Galux, an artificial intelligence (AI) new drug development corporations, said on the 22nd that it succeeded in designing antibodies targeting eight disease proteins using its protein design platform, Galux Design. This follows the company's March announcement of antibody design results for six targets.
Antibody therapies are customized drugs that bind precisely to specific disease proteins to block or treat diseases. Antibodies are immune proteins that prompt our bodies to recognize and attack pathogens or foreign substances, and the principle is to create antibodies that bind to proteins on the surface of cancer cells or to inflammation-related proteins and develop them into treatments.
According to the company, the study confirmed that AI-designed antibodies bound precisely to their target proteins across a total of eight proteins, including PD-L1, a protein that helps cancer cells evade immune attack; HER2, which is overexpressed in breast and gastric cancers; EGFR-S468R (an epidermal growth factor receptor mutation) found in certain cancers; and IL-11 (interleukin-11), which regulates inflammation and cell growth.
Put simply, it means AI designed antibodies that bind precisely to the relevant disease proteins.
The company said it especially succeeded in designing an IL-11 antibody despite having little antigen structural information, showing it can create entirely new antibodies.
The company explained that the binding affinity verified in the initial fragment form (scFv) of the AI-designed antibodies was maintained in the full antibody (IgG) form, and that EGFR-S468R and FZD7 target antibodies distinguished mutations and homologous proteins with a difference of only one to two amino acids. The PD-L1 antibody's designed model matched the actual binding structure at the atomic level (iRMSD 1.1 Å) and was found to bind in a way different from existing antibodies.

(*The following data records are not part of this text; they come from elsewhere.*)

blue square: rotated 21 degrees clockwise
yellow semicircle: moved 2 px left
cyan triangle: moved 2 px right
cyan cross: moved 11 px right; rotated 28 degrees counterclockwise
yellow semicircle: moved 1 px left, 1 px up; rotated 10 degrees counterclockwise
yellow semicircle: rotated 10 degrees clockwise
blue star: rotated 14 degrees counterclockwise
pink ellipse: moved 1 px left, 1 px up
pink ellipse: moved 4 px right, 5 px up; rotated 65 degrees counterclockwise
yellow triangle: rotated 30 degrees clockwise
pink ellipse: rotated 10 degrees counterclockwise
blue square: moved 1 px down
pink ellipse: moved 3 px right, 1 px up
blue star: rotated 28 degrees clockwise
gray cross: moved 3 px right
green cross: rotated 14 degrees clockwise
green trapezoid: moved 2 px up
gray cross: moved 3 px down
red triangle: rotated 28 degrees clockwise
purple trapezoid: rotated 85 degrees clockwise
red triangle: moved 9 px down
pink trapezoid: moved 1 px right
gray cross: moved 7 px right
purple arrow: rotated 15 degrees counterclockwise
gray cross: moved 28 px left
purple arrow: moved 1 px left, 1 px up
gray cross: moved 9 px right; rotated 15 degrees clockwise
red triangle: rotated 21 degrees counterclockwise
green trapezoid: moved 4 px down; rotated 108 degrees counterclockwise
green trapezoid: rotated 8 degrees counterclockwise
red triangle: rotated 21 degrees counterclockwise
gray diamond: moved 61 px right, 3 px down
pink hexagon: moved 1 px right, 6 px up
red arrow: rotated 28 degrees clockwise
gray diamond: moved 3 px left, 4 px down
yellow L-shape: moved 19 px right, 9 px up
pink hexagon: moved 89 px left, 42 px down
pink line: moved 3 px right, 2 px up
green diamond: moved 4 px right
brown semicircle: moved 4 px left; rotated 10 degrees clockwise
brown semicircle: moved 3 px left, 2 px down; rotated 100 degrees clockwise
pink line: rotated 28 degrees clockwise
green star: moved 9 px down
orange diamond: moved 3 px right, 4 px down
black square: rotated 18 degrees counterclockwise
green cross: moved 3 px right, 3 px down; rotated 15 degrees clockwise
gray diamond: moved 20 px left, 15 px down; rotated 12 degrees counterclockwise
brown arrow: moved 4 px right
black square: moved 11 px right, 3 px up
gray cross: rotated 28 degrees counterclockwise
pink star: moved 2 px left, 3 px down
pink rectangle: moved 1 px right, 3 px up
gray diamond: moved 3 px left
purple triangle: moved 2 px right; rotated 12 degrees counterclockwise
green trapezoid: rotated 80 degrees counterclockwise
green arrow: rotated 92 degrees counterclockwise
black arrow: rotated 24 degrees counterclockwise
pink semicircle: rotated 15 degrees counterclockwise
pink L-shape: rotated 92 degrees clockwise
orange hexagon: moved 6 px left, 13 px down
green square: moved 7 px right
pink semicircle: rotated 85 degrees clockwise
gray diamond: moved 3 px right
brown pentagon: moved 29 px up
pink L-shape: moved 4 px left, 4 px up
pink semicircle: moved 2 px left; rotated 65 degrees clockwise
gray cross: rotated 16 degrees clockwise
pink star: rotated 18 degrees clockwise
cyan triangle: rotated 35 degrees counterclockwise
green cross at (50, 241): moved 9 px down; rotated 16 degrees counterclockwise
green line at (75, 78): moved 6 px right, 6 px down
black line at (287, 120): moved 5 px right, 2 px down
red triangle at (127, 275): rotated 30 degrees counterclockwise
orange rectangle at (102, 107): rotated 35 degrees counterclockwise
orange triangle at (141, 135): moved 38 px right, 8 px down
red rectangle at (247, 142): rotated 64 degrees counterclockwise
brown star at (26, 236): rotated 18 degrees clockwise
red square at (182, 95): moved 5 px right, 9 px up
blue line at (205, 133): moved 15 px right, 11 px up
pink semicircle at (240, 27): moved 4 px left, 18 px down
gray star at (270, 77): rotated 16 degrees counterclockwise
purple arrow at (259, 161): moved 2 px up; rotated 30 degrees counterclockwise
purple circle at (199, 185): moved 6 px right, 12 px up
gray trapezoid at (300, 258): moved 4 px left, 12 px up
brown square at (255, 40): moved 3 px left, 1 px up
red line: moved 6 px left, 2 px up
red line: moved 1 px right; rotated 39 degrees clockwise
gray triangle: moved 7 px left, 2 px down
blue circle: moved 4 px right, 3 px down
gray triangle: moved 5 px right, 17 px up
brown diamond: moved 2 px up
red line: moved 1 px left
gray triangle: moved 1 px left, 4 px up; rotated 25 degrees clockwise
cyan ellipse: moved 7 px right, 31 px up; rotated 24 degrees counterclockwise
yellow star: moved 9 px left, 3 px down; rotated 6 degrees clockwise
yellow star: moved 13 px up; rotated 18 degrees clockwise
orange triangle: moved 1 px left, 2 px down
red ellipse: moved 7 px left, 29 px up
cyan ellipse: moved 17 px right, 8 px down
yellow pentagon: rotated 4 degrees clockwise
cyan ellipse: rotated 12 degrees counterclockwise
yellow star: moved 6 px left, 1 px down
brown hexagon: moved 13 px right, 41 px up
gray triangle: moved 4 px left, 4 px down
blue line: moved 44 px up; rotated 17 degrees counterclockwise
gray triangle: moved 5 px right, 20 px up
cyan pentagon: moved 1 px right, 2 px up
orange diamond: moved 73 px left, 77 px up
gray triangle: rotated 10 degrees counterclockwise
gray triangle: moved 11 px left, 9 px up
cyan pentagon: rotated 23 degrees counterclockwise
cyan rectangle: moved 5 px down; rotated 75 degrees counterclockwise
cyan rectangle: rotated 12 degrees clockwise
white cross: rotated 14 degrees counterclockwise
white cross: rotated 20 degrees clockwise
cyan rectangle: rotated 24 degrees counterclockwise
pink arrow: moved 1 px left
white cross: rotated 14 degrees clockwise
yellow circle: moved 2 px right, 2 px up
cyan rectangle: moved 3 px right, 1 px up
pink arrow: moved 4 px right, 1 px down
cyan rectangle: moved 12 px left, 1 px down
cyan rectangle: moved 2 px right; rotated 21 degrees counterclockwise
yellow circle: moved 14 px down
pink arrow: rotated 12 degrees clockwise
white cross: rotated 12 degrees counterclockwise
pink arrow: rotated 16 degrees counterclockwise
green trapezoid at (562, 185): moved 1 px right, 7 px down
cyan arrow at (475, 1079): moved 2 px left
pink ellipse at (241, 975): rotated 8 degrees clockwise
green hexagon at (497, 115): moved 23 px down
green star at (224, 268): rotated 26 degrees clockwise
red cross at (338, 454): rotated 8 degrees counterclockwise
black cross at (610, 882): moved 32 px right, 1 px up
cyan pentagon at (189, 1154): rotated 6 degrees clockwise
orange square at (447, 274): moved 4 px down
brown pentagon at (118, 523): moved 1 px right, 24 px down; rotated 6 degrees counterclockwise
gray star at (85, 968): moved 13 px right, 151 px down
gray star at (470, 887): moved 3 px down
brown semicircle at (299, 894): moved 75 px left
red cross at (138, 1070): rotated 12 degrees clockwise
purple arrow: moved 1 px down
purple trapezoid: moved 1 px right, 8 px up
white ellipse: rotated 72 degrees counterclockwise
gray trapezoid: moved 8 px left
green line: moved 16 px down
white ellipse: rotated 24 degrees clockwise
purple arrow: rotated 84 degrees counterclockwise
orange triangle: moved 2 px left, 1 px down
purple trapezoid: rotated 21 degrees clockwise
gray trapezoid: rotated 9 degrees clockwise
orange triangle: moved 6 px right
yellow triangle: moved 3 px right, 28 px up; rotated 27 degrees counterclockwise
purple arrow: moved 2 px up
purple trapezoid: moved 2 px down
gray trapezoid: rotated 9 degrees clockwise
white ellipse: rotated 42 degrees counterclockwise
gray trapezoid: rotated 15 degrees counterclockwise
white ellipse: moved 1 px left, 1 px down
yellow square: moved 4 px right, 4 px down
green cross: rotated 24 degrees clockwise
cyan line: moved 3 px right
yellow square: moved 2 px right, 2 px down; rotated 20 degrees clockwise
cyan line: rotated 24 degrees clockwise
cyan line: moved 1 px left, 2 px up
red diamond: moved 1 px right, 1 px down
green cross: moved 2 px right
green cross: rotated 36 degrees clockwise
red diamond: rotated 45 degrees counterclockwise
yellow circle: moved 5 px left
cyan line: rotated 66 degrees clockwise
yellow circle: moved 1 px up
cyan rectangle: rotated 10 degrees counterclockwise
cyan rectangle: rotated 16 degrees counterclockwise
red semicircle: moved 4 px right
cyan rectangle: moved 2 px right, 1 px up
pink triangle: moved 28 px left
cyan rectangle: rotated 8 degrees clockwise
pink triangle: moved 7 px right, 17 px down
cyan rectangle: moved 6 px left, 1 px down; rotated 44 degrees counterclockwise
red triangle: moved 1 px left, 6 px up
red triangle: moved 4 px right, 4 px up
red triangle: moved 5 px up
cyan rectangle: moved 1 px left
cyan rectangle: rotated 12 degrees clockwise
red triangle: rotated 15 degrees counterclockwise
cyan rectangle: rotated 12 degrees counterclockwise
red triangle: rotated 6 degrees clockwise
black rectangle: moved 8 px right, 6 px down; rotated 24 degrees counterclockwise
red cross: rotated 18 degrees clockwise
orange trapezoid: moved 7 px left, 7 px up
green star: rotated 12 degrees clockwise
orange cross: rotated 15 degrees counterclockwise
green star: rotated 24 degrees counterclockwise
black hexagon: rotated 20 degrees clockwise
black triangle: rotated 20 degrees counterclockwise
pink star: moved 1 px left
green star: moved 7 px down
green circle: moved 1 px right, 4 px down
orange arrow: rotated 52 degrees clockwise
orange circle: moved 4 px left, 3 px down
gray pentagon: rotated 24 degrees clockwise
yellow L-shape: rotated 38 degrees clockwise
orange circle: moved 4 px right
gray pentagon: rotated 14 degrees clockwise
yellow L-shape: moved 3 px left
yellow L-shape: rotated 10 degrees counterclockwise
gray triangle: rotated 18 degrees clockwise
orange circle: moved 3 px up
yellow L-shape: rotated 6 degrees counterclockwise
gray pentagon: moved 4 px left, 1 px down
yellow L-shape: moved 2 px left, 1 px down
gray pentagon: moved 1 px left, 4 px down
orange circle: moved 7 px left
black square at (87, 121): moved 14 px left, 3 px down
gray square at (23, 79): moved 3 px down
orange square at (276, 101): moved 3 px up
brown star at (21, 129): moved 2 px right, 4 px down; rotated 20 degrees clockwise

Seok Chan-ok, Galux CEO (professor of chemistry at Seoul National University), said, "Our technology maximizes efficacy and reduces side effects through precise therapeutic design in the early stages of new drug development, improving the success rate and greatly enhancing development efficiency," adding, "We are entering an era in which drugs are designed with purpose and intent, not discovered by chance."
Galux said it is expanding research into protein targets that are difficult to approach through conventional antibody discovery, such as GPCRs, proteins that open cellular "gates" in response to external signals, and ion channels, which are channel proteins in the cell membrane, and is working with domestic and overseas pharmaceutical companies to accelerate the clinical entry of AI-designed antibodies.